The company, led by Kishore Biyani, said in stock exchange filings that it was struggling to fund working capital needs and that its store-level losses were “increasing” and “seriously concerning”.
Future Retail has lost about $593 million over the past four quarters, it said in the documents.
The admission follows a local media report that Reliance Industries – which has entered into a now highly contested $3.4 billion deal to acquire several Future Retail operations – was taking in approximately 200 of the 1,700 Future stores and absorbing up to 30,000 workers from the small retail giant after negotiating deals with landlords.
Reliance will rebrand these outlets as its own, Business Standard reported. Reliance Industries had no comment.
Reliance Retail operates the largest chain of retail stores in India. Shortly after announcing that it was to acquire the retail, wholesale, logistics and warehousing businesses of Future Group, things started to get messy.
Amazon, which invested in one of Future Group’s units three years ago, accused Future Retail of breaching its contract and went to Singaporean arbitrator to stop the agreement between the Indian firms.
At the time of the partnership with Amazon, a Future Group spokesperson said the US giant’s investment “gives us an opportunity to learn about global trends in digital payment solutions and launch new products.”
Amazon’s deal with Future Retail had given the US e-commerce giant the first right of refusal on buying more stakes in Future Retail, Amazon argued.

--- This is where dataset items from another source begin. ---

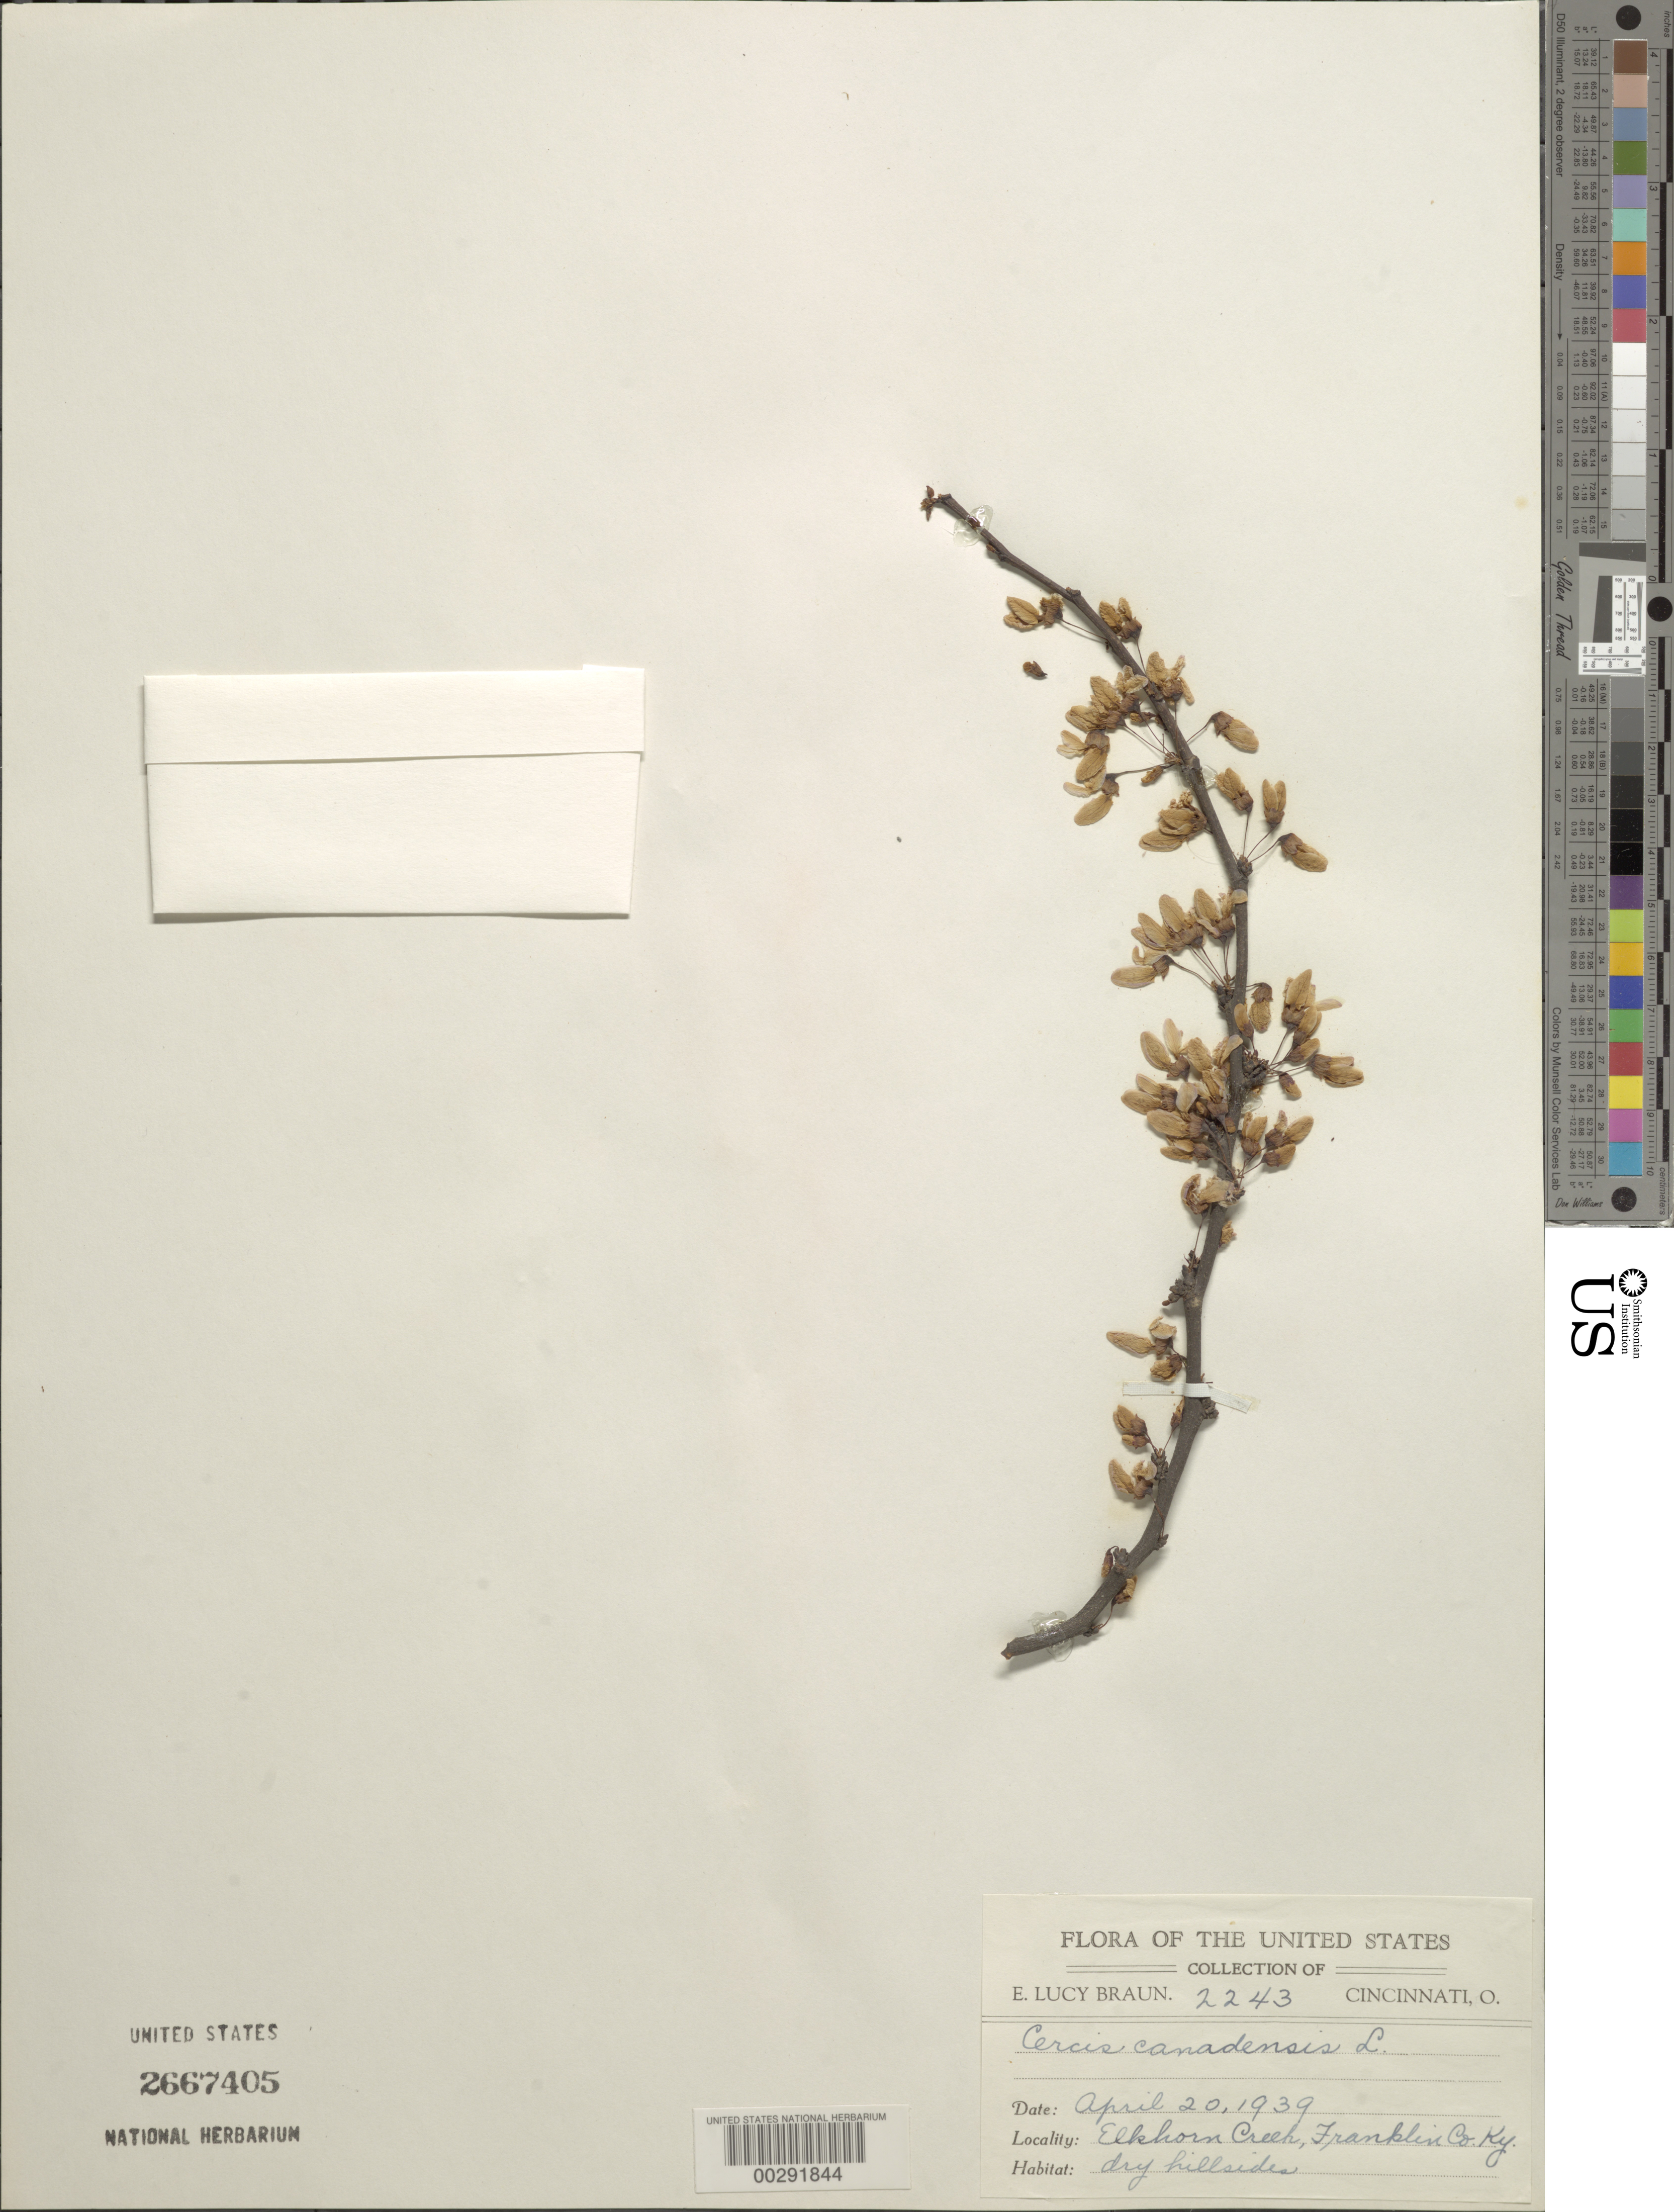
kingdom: Plantae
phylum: Tracheophyta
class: Magnoliopsida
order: Fabales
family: Fabaceae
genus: Cercis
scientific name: Cercis canadensis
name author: L.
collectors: E. L. Braun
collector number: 2243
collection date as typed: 20 Apr 1939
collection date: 1939-04-20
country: United States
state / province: Kentucky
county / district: Franklin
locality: Elkhorn creek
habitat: Dry hillsides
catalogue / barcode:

The Indian companies, in return, said in 2020 that the Singapore court order was not valid in the South Asian market. India’s competition watchdog, the Competition Commission of India, has also approved the deal between the Indian companies.
In August last year, India’s Supreme Court ruled in favor of Amazon blocking the sale of Future Retail.
“The ongoing litigation initiated by Amazon in October 2020, and which has been ongoing for a year and a half, has created serious obstacles to the implementation of the program, resulting in serious negative effects on the operation of the company,” said said Future Retail. Recount (PDF) the scholarship.
Amazon identifies India as a key overseas market. The company, which has invested more than $6.5 billion in its India operations, has also taken stakes in supermarket and hypermarket chain More and department store chain Shoppers Stop in the country.